*Task objective:* I would like every line of the records below that contains the word "Xeral" copied.

+++ Record excerpts

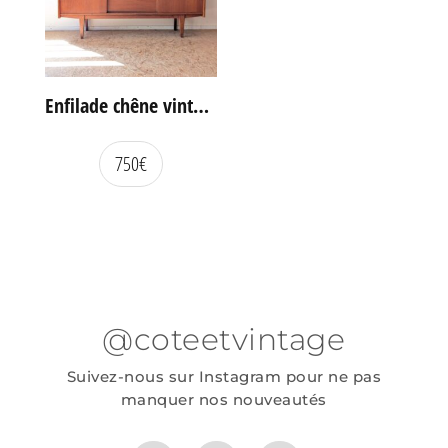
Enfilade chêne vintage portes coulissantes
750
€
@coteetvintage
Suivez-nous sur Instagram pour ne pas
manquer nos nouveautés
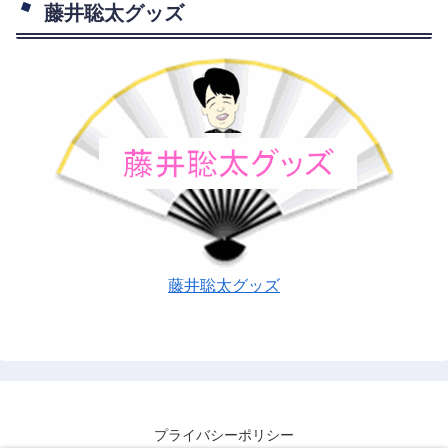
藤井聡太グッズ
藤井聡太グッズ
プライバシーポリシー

++++++
+++ Record excerpts

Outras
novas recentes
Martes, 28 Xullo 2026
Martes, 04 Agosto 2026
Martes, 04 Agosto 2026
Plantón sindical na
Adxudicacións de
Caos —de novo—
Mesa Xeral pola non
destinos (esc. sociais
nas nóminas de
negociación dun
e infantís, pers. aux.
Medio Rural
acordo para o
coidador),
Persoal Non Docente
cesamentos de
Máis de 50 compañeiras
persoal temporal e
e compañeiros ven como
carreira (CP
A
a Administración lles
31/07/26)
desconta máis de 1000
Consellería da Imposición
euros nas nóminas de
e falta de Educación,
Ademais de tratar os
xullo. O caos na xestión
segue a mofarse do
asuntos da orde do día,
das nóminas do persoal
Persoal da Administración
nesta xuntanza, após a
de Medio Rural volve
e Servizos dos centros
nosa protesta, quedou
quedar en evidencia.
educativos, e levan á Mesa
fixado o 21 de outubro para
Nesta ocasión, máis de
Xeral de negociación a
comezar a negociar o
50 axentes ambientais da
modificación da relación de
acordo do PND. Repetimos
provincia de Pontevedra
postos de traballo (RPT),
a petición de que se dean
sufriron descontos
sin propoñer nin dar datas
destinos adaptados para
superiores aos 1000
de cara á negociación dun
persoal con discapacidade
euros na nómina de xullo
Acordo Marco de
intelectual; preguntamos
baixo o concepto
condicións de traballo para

++++++

*Solution for this problem:*
Mesa Xeral pola non
Xeral de negociación a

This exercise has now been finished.